Apprezzato al convegno Francesco Failla, direttore della Biblioteca Pio XI, nonché vice presidente dei bibliotecari religiosi d’Italia. Lo stesso, oltre aver accompagnato nella giornata la delegazione ad una visita tra gli scritti e i manoscritti del prete calatino nel Museo e nella Biblioteca, ha aperto le porte della residenza privata della Famiglia Sturzo e, prima della presentazione, ha illustrato il luogo simbolo dell’eterno riposo del prete
calatino.

Nel suo intervento da relatore, ha delineato il profilo di un uomo “visionario e un profeta e, come tale, incompreso e volutamente spesso dimenticato. Un “uomo attuale, attuabile e non attuato”.

L’evento si è aperto con i saluti del direttore della chiesa del Ss. Salvatore, Don Francesco De Pasquale, il quale ha ricordato Sturzo, un pastore tra la gente, una figura da ricordare e che è possibile conoscere con la mostra, allestita nella Chiesa, “A TUTTI GLI UOMINI LIBERI E FORTI, Vocazione sacerdotale e impegno politico del Servo di Dio don Luigi
Sturzo”.

Tra i presenti anche per la V Commissione Cultura Formazione e Lavoro all’ARS – Luca Sammartino,  il quale ha sottolineato l’importanza del pensiero di Don Sturzo, che mette al centro le realtà locali e soprattutto le iniziative rivolte e nate dai giovani.

Sicuramente, un evento di una grande rilevanza – sottolinea Federica Angelico, vice presidente dell’associazione culturale StarThing, che dovrebbe essere da monito e da ricordo del grande prete e statista, quale Don Sturzo è stato. Inoltre l’evento ha aperto in realtà le “porte” anche ai ragazzi. La mattina del 9 novembre infatti presso l’aula magna del liceo artistico “Luigi Sturzo”, il libro, ma soprattutto il pensiero di Sturzo è stato oggetto di riflessioni tra i ragazzi delle 3, 4 e 5 coinvolte all’incontro.

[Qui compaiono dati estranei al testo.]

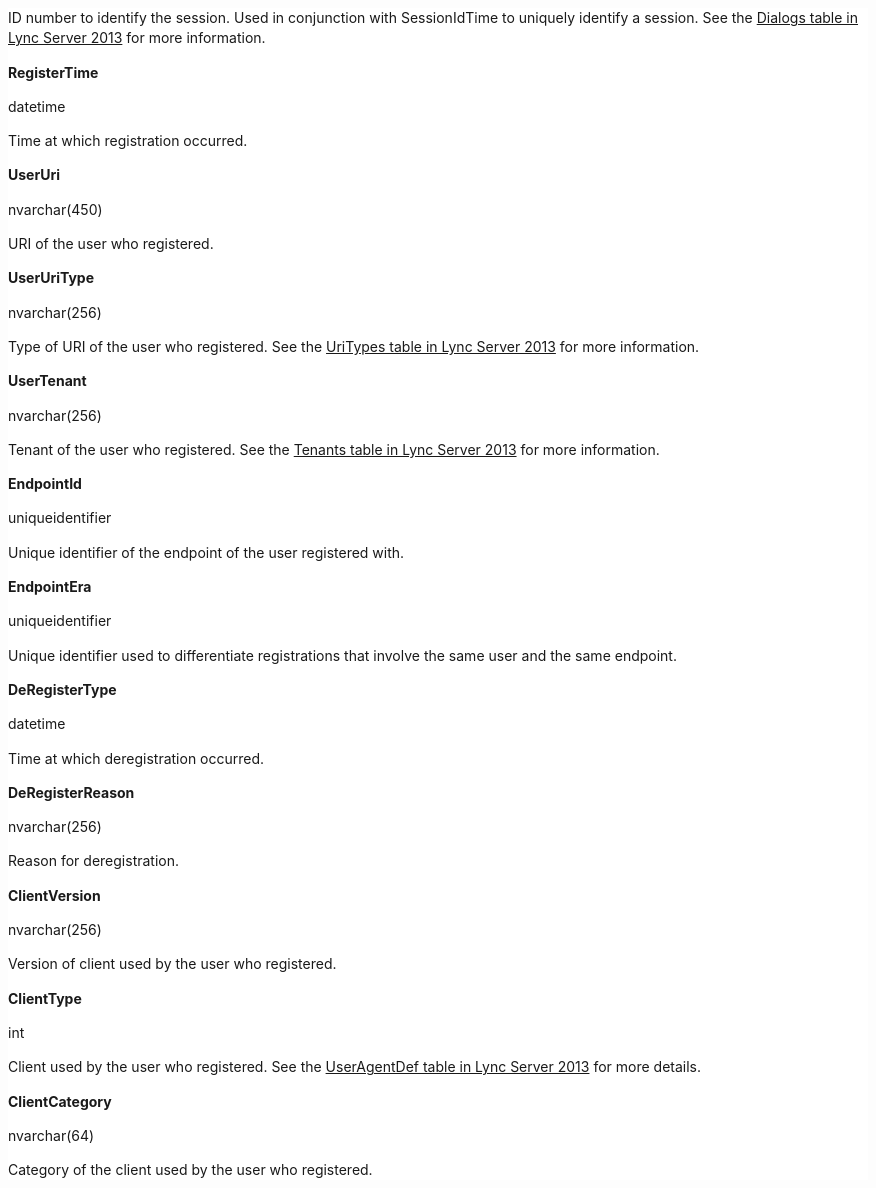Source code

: <td><p>ID number to identify the session. Used in conjunction with SessionIdTime to uniquely identify a session. See the <a href="lync-server-2013-dialogs-table.md">Dialogs table in Lync Server 2013</a> for more information.</p></td>
</tr>
<tr class="odd">
<td><p><strong>RegisterTime</strong></p></td>
<td><p>datetime</p></td>
<td><p>Time at which registration occurred.</p></td>
</tr>
<tr class="even">
<td><p><strong>UserUri</strong></p></td>
<td><p>nvarchar(450)</p></td>
<td><p>URI of the user who registered.</p></td>
</tr>
<tr class="odd">
<td><p><strong>UserUriType</strong></p></td>
<td><p>nvarchar(256)</p></td>
<td><p>Type of URI of the user who registered. See the <a href="lync-server-2013-uritypes-table.md">UriTypes table in Lync Server 2013</a> for more information.</p></td>
</tr>
<tr class="even">
<td><p><strong>UserTenant</strong></p></td>
<td><p>nvarchar(256)</p></td>
<td><p>Tenant of the user who registered. See the <a href="lync-server-2013-tenants-table.md">Tenants table in Lync Server 2013</a> for more information.</p></td>
</tr>
<tr class="odd">
<td><p><strong>EndpointId</strong></p></td>
<td><p>uniqueidentifier</p></td>
<td><p>Unique identifier of the endpoint of the user registered with.</p></td>
</tr>
<tr class="even">
<td><p><strong>EndpointEra</strong></p></td>
<td><p>uniqueidentifier</p></td>
<td><p>Unique identifier used to differentiate registrations that involve the same user and the same endpoint.</p></td>
</tr>
<tr class="odd">
<td><p><strong>DeRegisterType</strong></p></td>
<td><p>datetime</p></td>
<td><p>Time at which deregistration occurred.</p></td>
</tr>
<tr class="even">
<td><p><strong>DeRegisterReason</strong></p></td>
<td><p>nvarchar(256)</p></td>
<td><p>Reason for deregistration.</p></td>
</tr>
<tr class="odd">
<td><p><strong>ClientVersion</strong></p></td>
<td><p>nvarchar(256)</p></td>
<td><p>Version of client used by the user who registered.</p></td>
</tr>
<tr class="even">
<td><p><strong>ClientType</strong></p></td>
<td><p>int</p></td>
<td><p>Client used by the user who registered. See the <a href="lync-server-2013-useragentdef-table.md">UserAgentDef table in Lync Server 2013</a> for more details.</p></td>
</tr>
<tr class="odd">
<td><p><strong>ClientCategory</strong></p></td>
<td><p>nvarchar(64)</p></td>
<td><p>Category of the client used by the user who registered.</p></td>
</tr>
<tr class="even">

L’intera giornata si può riassumere nelle parole di Jessica Montemagno, presidente dell’associazione culturale StarThing organizzatrice della manifestazione: “Sicuramente un evento travolto dalla magia di tutto ciò che Sturzo rappresenta non solo per Caltagirone, ma anche la incredibile location del Mausoleo che ha creato un’atmosfera suggestiva, come se lo stesso Don Sturzo, che li giace, dove li ha celebrato la sua prima messa, sembrava ancora presente e vivo come le stesse sue parole proclamate più di 100 anni fa!”.